What to work on »
Across the data below, how many lines have the word "JSON" in them? Give the number and nothing else.

Stored data »

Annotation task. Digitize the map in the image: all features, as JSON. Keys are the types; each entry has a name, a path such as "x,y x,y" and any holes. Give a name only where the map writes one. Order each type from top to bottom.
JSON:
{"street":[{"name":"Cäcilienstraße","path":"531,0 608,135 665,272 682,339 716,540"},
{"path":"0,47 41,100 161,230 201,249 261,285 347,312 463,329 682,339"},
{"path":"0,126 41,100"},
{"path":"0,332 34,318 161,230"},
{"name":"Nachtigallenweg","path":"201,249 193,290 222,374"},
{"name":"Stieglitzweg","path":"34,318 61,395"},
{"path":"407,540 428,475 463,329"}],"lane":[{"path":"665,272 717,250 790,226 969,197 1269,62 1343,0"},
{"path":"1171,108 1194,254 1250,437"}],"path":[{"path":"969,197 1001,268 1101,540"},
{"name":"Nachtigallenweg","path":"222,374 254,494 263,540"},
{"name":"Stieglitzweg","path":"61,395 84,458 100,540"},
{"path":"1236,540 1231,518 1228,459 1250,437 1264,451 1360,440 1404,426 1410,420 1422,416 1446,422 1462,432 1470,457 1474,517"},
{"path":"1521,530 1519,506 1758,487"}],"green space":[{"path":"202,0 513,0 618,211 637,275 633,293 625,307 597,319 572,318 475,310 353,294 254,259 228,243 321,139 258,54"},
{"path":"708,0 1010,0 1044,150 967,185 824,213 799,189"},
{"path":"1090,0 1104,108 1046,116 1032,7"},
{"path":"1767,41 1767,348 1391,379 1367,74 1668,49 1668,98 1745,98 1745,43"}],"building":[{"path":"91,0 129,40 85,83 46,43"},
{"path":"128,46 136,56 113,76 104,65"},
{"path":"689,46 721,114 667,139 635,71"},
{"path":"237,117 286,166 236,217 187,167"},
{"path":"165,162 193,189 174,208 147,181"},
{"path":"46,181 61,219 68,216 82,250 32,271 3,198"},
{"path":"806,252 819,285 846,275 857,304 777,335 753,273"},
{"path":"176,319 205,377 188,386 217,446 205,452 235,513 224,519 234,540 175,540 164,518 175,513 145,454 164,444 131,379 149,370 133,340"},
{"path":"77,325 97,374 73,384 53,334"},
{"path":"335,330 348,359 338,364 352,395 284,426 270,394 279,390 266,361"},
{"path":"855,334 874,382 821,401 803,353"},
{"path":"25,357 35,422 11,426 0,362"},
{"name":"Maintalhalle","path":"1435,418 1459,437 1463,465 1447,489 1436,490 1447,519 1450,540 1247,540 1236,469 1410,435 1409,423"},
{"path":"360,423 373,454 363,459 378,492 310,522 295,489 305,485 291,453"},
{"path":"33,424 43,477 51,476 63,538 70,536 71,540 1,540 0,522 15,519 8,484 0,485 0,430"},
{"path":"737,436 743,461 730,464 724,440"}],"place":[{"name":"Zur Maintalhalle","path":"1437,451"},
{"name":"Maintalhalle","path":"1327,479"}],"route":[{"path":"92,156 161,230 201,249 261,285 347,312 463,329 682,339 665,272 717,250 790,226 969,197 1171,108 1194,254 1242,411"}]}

Output of the task »
2